Extracted page text data
★ ★ ★ ★ ★

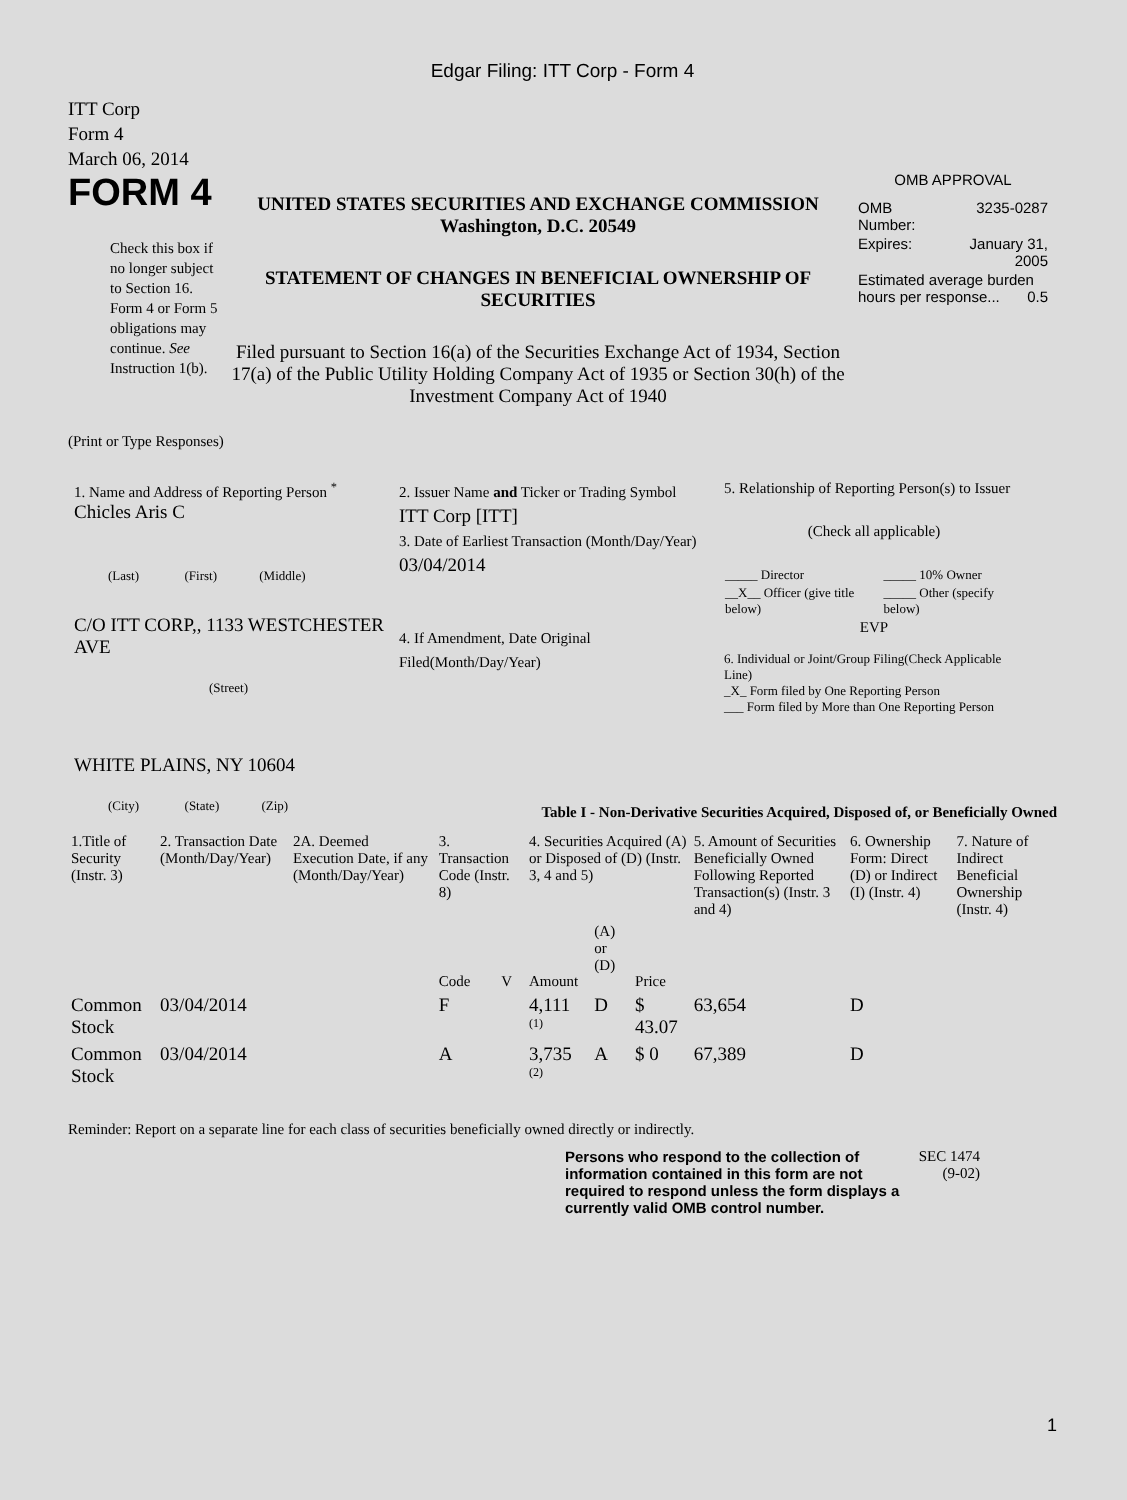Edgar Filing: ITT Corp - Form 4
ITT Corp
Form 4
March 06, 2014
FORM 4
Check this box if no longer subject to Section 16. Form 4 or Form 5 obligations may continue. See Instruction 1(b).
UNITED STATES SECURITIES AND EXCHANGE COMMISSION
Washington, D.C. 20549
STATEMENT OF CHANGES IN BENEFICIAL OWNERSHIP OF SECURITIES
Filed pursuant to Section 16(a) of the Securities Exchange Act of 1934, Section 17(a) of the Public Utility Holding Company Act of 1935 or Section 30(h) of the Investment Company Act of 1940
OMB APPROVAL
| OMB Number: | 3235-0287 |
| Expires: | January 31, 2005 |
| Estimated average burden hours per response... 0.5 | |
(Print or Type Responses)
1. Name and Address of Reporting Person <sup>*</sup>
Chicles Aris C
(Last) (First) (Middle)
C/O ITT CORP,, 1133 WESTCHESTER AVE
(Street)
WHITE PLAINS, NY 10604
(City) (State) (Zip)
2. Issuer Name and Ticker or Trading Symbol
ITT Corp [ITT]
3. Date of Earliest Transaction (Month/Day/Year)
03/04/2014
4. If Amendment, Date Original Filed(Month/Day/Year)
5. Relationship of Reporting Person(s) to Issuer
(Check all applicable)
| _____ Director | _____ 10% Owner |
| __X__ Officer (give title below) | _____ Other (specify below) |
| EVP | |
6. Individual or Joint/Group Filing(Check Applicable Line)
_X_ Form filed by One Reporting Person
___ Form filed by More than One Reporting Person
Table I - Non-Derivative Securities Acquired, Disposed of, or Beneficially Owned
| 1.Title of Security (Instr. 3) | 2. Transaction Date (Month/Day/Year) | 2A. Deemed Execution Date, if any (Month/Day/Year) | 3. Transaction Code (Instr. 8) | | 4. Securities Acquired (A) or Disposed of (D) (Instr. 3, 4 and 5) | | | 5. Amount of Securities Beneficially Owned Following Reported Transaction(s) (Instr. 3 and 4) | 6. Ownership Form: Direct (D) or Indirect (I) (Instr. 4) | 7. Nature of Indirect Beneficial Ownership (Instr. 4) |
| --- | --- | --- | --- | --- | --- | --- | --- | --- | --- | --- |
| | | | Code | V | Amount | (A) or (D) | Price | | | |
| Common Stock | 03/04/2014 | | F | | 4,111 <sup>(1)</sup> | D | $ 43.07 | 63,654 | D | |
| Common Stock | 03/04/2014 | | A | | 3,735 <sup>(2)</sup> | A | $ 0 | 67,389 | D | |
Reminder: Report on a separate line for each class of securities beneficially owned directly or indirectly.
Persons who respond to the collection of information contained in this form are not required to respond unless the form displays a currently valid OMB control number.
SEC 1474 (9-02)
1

★ ★ ★ ★ ★

_Required action_. Reproduce, word for word and in full, only the lines above that start at the line with "Check this box" and run through the line with "(Last) (First) (Middle)", both ends included.

_Task answer_.
Check this box if no longer subject to Section 16. Form 4 or Form 5 obligations may continue. See Instruction 1(b).
UNITED STATES SECURITIES AND EXCHANGE COMMISSION
Washington, D.C. 20549
STATEMENT OF CHANGES IN BENEFICIAL OWNERSHIP OF SECURITIES
Filed pursuant to Section 16(a) of the Securities Exchange Act of 1934, Section 17(a) of the Public Utility Holding Company Act of 1935 or Section 30(h) of the Investment Company Act of 1940
OMB APPROVAL
| OMB Number: | 3235-0287 |
| Expires: | January 31, 2005 |
| Estimated average burden hours per response... 0.5 | |
(Print or Type Responses)
1. Name and Address of Reporting Person <sup>*</sup>
Chicles Aris C
(Last) (First) (Middle)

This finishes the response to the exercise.